We all know the story of the first YouTube video, a grainy 19-second clip of co-founder Jawed Karim in the Zoo who noticed the elephants behind him. This video was a central moment in the digital space, and in some ways it is a reflection or at least a reverse mirror image today when we digest the arrival of VEO 3.
Part of Google Gemini, VEO 3 was revealed on Google I/O 2025 and is the first generative video platform that, with a single prompt, generates a video of synchronized dialogue, sound effects and background sounds. Most of these 8-second clips arrive in less than 5 minutes after you enter the prompt.
I’ve been playing with VEO 3 for a few days and for my latest challenge I tried to go back to the beginning of the social video and that YouTube “me in the Zoo” moment. Specifically, I wondered if VEO 3 could recreate that video.
As I have written, the key to a good VEO 3 result is prompt. Without details and structure, VEO 3 tends to make the choices for you and you usually do not end up with what you want. To this experiment, I wondered how I could possibly describe all the details I wanted to get from the short video and deliver them to VEO 3 in the form of a prompt. So of course I turned to another AI.
Google Gemini 2.5 Pro is not currently able to analyze a URL, but Google AI mode, the brand new form of search that is rapidly spreading across the United States.
Here’s the prompt I fell into Google’s AI mode:
Google AI mode returned almost instantly with a detailed description that I took and fell into the Gemini VEO 3 -fast field.

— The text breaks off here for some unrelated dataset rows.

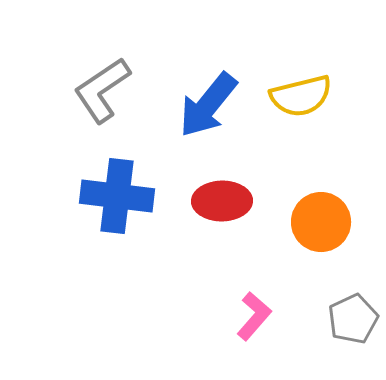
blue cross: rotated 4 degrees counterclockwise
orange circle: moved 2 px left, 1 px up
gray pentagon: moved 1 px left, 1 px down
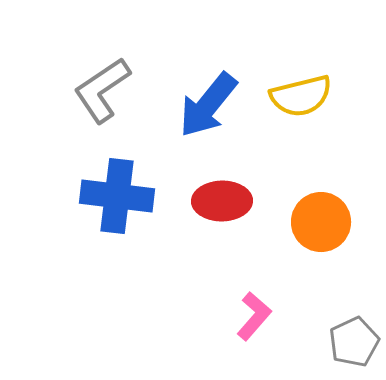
gray pentagon: moved 1 px right, 23 px down
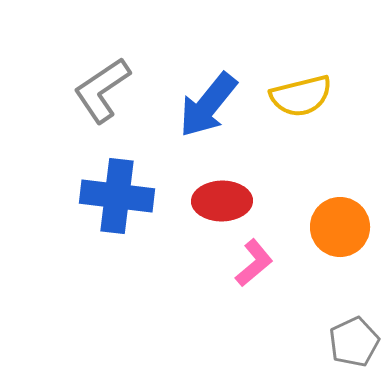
orange circle: moved 19 px right, 5 px down
pink L-shape: moved 53 px up; rotated 9 degrees clockwise
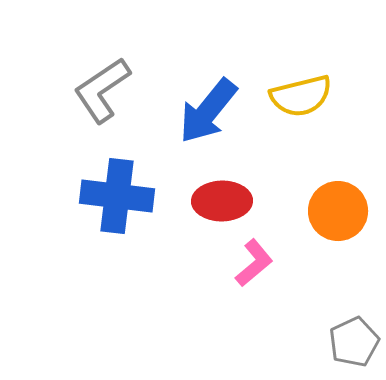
blue arrow: moved 6 px down
orange circle: moved 2 px left, 16 px up
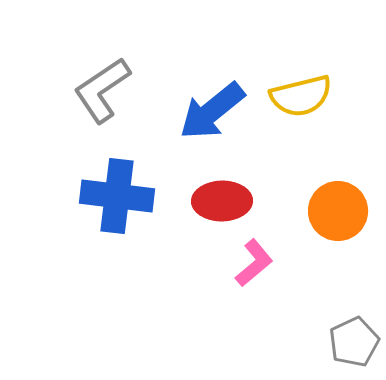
blue arrow: moved 4 px right; rotated 12 degrees clockwise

I made some editing, mostly to remove phrases like “The video appears …” and the final analysis at the end, but otherwise I left most of it and added this at the top of the prompt:
“Let’s make a video based on these details. The output must be the 4: 3 ratio and look like it was recorded on 8 mm video tape.”

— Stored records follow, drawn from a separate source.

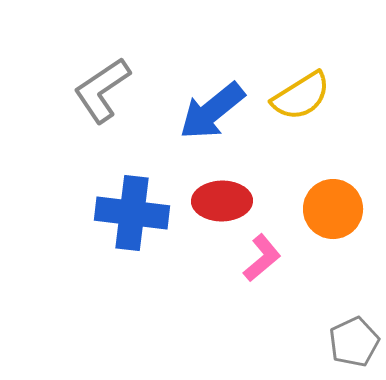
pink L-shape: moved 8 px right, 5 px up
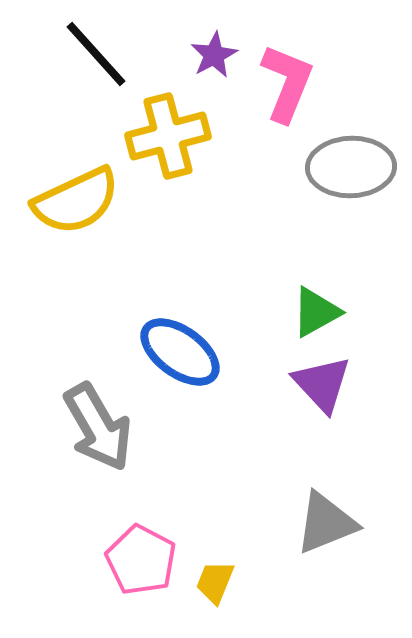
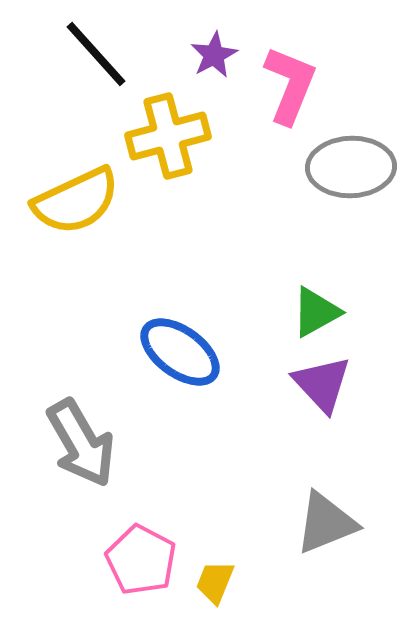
pink L-shape: moved 3 px right, 2 px down
gray arrow: moved 17 px left, 16 px down
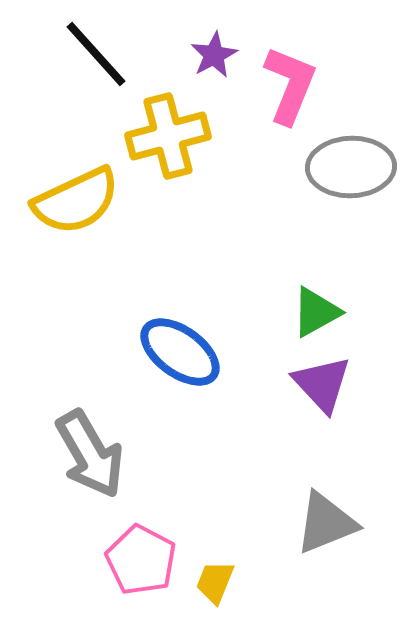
gray arrow: moved 9 px right, 11 px down
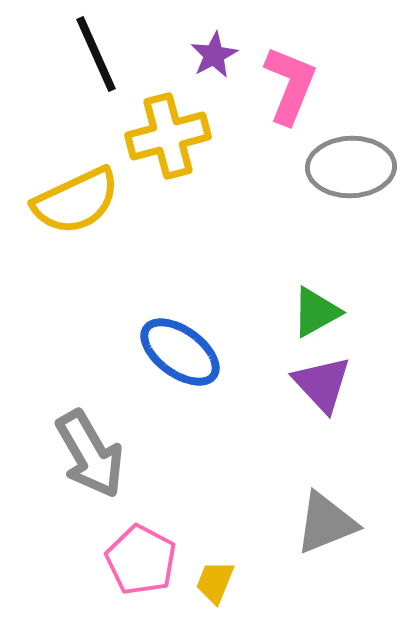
black line: rotated 18 degrees clockwise
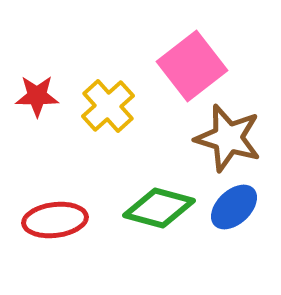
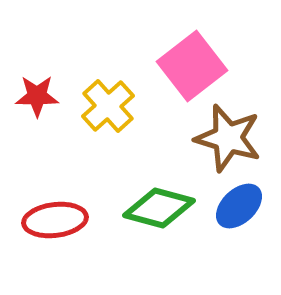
blue ellipse: moved 5 px right, 1 px up
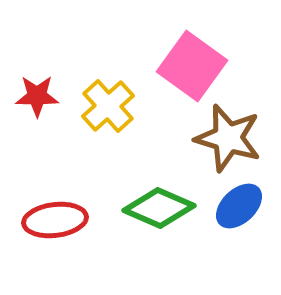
pink square: rotated 16 degrees counterclockwise
green diamond: rotated 8 degrees clockwise
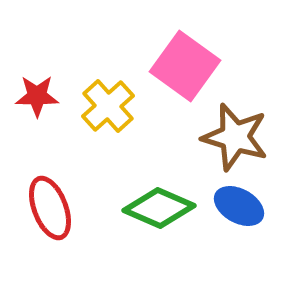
pink square: moved 7 px left
brown star: moved 7 px right, 1 px up
blue ellipse: rotated 72 degrees clockwise
red ellipse: moved 5 px left, 12 px up; rotated 76 degrees clockwise
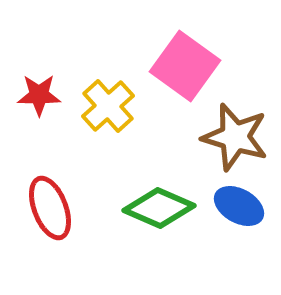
red star: moved 2 px right, 1 px up
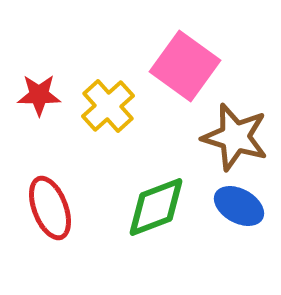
green diamond: moved 3 px left, 1 px up; rotated 44 degrees counterclockwise
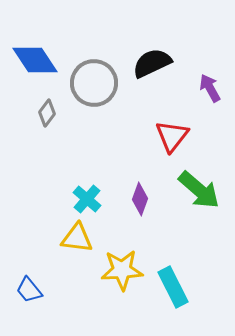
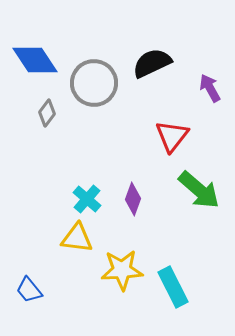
purple diamond: moved 7 px left
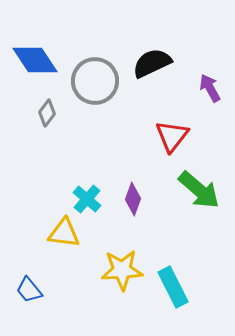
gray circle: moved 1 px right, 2 px up
yellow triangle: moved 13 px left, 5 px up
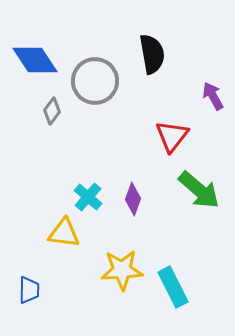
black semicircle: moved 9 px up; rotated 105 degrees clockwise
purple arrow: moved 3 px right, 8 px down
gray diamond: moved 5 px right, 2 px up
cyan cross: moved 1 px right, 2 px up
blue trapezoid: rotated 140 degrees counterclockwise
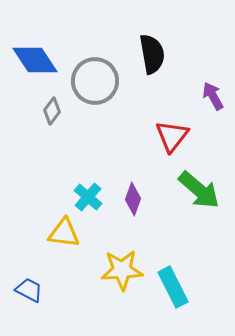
blue trapezoid: rotated 64 degrees counterclockwise
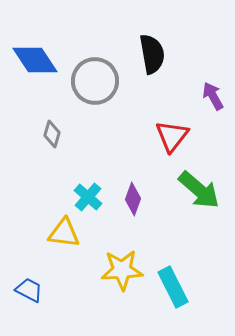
gray diamond: moved 23 px down; rotated 20 degrees counterclockwise
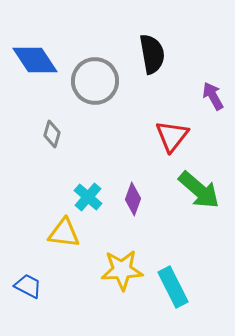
blue trapezoid: moved 1 px left, 4 px up
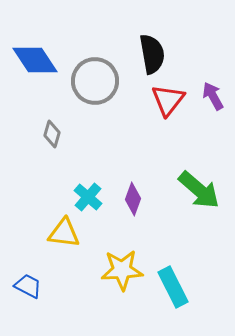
red triangle: moved 4 px left, 36 px up
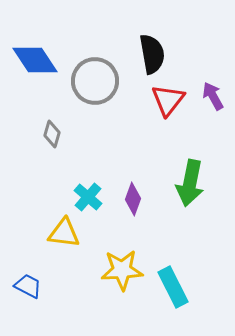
green arrow: moved 9 px left, 7 px up; rotated 60 degrees clockwise
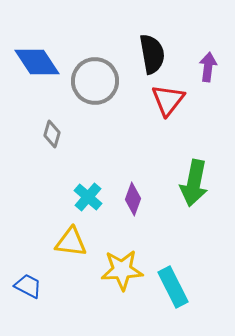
blue diamond: moved 2 px right, 2 px down
purple arrow: moved 5 px left, 29 px up; rotated 36 degrees clockwise
green arrow: moved 4 px right
yellow triangle: moved 7 px right, 9 px down
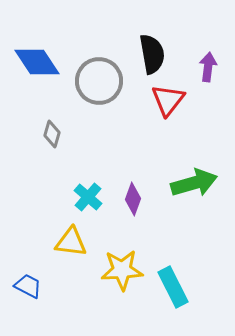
gray circle: moved 4 px right
green arrow: rotated 117 degrees counterclockwise
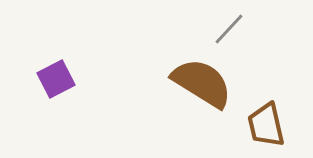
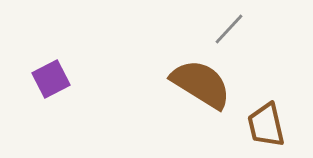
purple square: moved 5 px left
brown semicircle: moved 1 px left, 1 px down
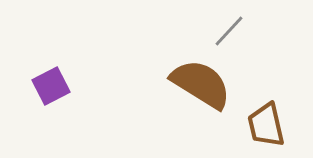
gray line: moved 2 px down
purple square: moved 7 px down
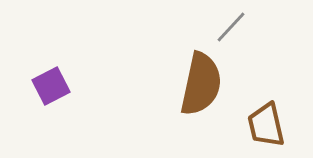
gray line: moved 2 px right, 4 px up
brown semicircle: rotated 70 degrees clockwise
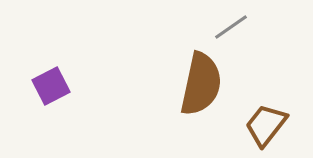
gray line: rotated 12 degrees clockwise
brown trapezoid: rotated 51 degrees clockwise
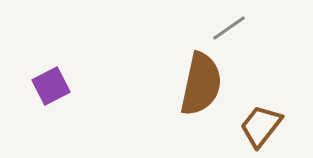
gray line: moved 2 px left, 1 px down
brown trapezoid: moved 5 px left, 1 px down
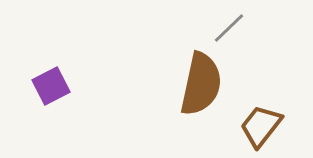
gray line: rotated 9 degrees counterclockwise
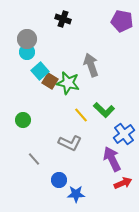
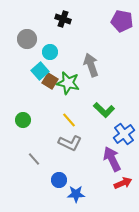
cyan circle: moved 23 px right
yellow line: moved 12 px left, 5 px down
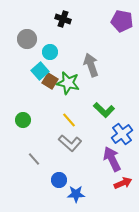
blue cross: moved 2 px left
gray L-shape: rotated 15 degrees clockwise
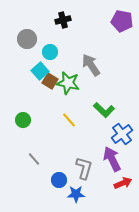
black cross: moved 1 px down; rotated 35 degrees counterclockwise
gray arrow: rotated 15 degrees counterclockwise
gray L-shape: moved 14 px right, 25 px down; rotated 115 degrees counterclockwise
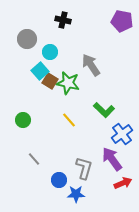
black cross: rotated 28 degrees clockwise
purple arrow: rotated 10 degrees counterclockwise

It took a while for VEO 3 to generate the video (I think the service is being hammered right now) and because it only creates 8-second chunks at a time, it was incomplete and cut off dialogue mid-phrase.

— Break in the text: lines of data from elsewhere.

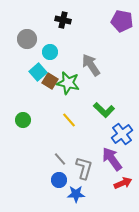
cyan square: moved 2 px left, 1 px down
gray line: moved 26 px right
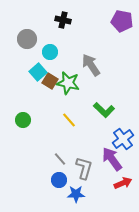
blue cross: moved 1 px right, 5 px down
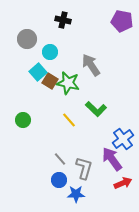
green L-shape: moved 8 px left, 1 px up
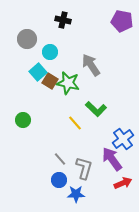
yellow line: moved 6 px right, 3 px down
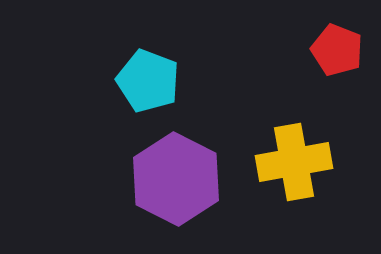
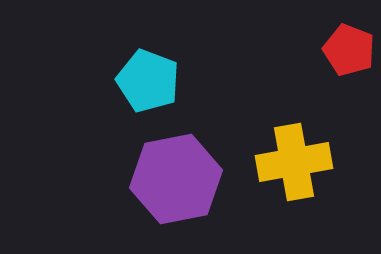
red pentagon: moved 12 px right
purple hexagon: rotated 22 degrees clockwise
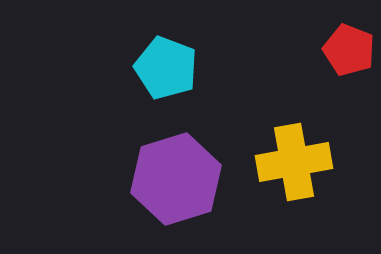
cyan pentagon: moved 18 px right, 13 px up
purple hexagon: rotated 6 degrees counterclockwise
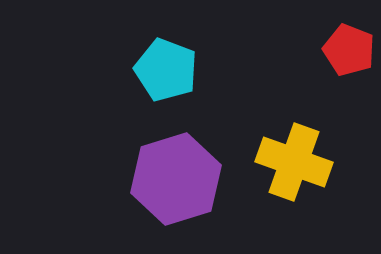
cyan pentagon: moved 2 px down
yellow cross: rotated 30 degrees clockwise
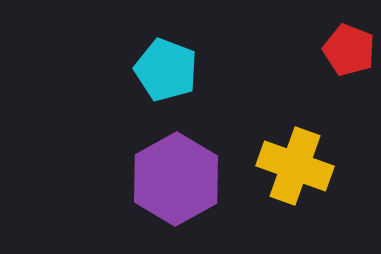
yellow cross: moved 1 px right, 4 px down
purple hexagon: rotated 12 degrees counterclockwise
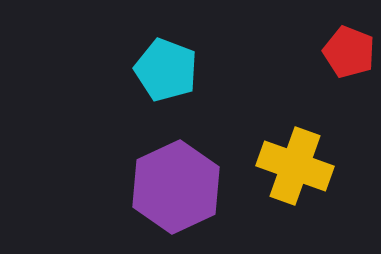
red pentagon: moved 2 px down
purple hexagon: moved 8 px down; rotated 4 degrees clockwise
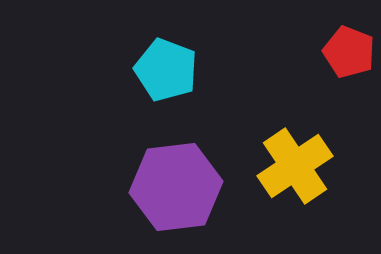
yellow cross: rotated 36 degrees clockwise
purple hexagon: rotated 18 degrees clockwise
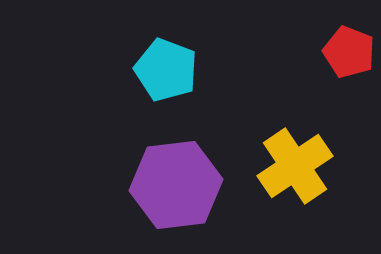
purple hexagon: moved 2 px up
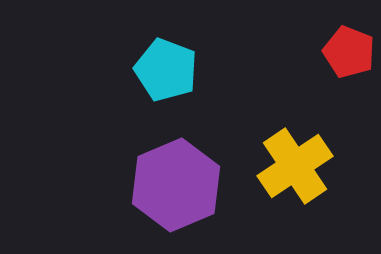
purple hexagon: rotated 16 degrees counterclockwise
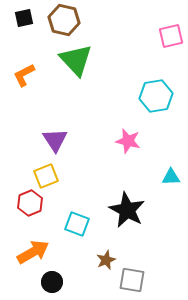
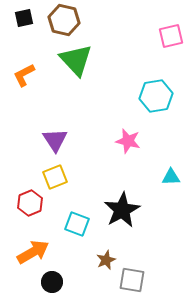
yellow square: moved 9 px right, 1 px down
black star: moved 5 px left; rotated 15 degrees clockwise
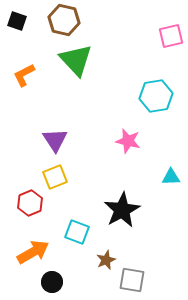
black square: moved 7 px left, 3 px down; rotated 30 degrees clockwise
cyan square: moved 8 px down
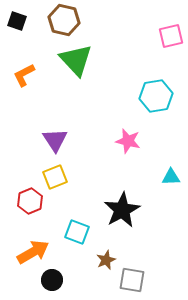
red hexagon: moved 2 px up
black circle: moved 2 px up
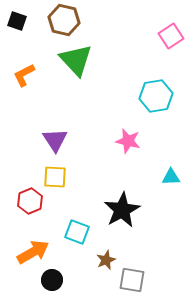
pink square: rotated 20 degrees counterclockwise
yellow square: rotated 25 degrees clockwise
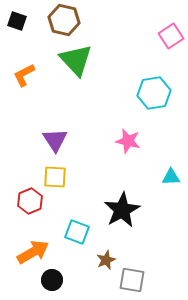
cyan hexagon: moved 2 px left, 3 px up
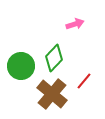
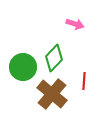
pink arrow: rotated 36 degrees clockwise
green circle: moved 2 px right, 1 px down
red line: rotated 36 degrees counterclockwise
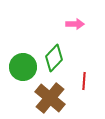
pink arrow: rotated 18 degrees counterclockwise
brown cross: moved 2 px left, 4 px down
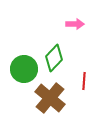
green circle: moved 1 px right, 2 px down
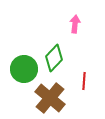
pink arrow: rotated 84 degrees counterclockwise
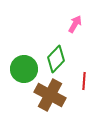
pink arrow: rotated 24 degrees clockwise
green diamond: moved 2 px right, 1 px down
brown cross: moved 3 px up; rotated 12 degrees counterclockwise
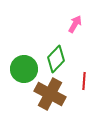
brown cross: moved 1 px up
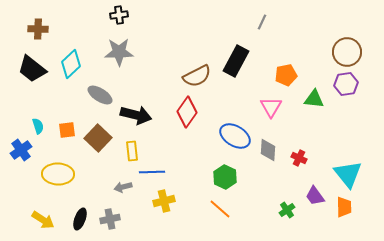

The result is still impressive. I would not say that the protagonist looks like Karim. To be fair, for example, the prompt does not describe Karim’s clipping, the shape of his face or his deep set of eyes. Google’s AI mode’s description of his clothing was also probably inadequate. I’m sure it would have done a better job if I had fed it with a screenshot of the original video.
Note to myself: You can never offer enough details in a generative prompt.
8 seconds at a time
The VEO 3 video -zoological garden is nicer than the one Karim has visited, and the elephants are much further away, though they are moving in there.
The VEO 3 got the film quality right, which gave it a nice look from 2005, but not the 4: 3 image. It also added archaic and unnecessary brands at the top that fortunately disappear quickly. I realize I should have removed the “title” bit from my prompt.
The sound is especially good. Dialogue syncs well with my protagonist, and if you listen carefully, you will also hear the background sounds.
The biggest problem is that this was only half of the short YouTube video. I wanted a full recreation so I decided to go back with a much shorter prompt:
Continue with the same video and add him to look back on the elephants and then look at the camera while he says this dialog:
“Fronter, and that’s cool.” “And that’s pretty much all that is to say.”
VEO 3 complied with the setting and the protagonist, but lost some of the plot and dropped the old school of grainy video of the first generated clip. This means that when I present them together (as I do above), we lose significant continuity. It’s like a movie crew time where they suddenly got a much better camera.
I’m also a little frustrated that all my VEO 3 videos have nonsensical captions. I have to remember to ask VEO 3 to remove, hide or put them outside the video frame.
I think about how hard it was probably for Karim to film, edit and upload the first short video, and how I just made the same clip without the need for people, lighting, microphones, cameras or elephants. I didn’t have to transfer recordings from tapes or even from an iPhone. I just spelled it out of an algorithm. We have really stepped through the looking glass my friends.
I learned another thing through this project. As Google AI Pro -Member I have two VEO 3 -Videorenations per. day. This means I can do this again tomorrow. Tell me that in the comments what you would like me to create.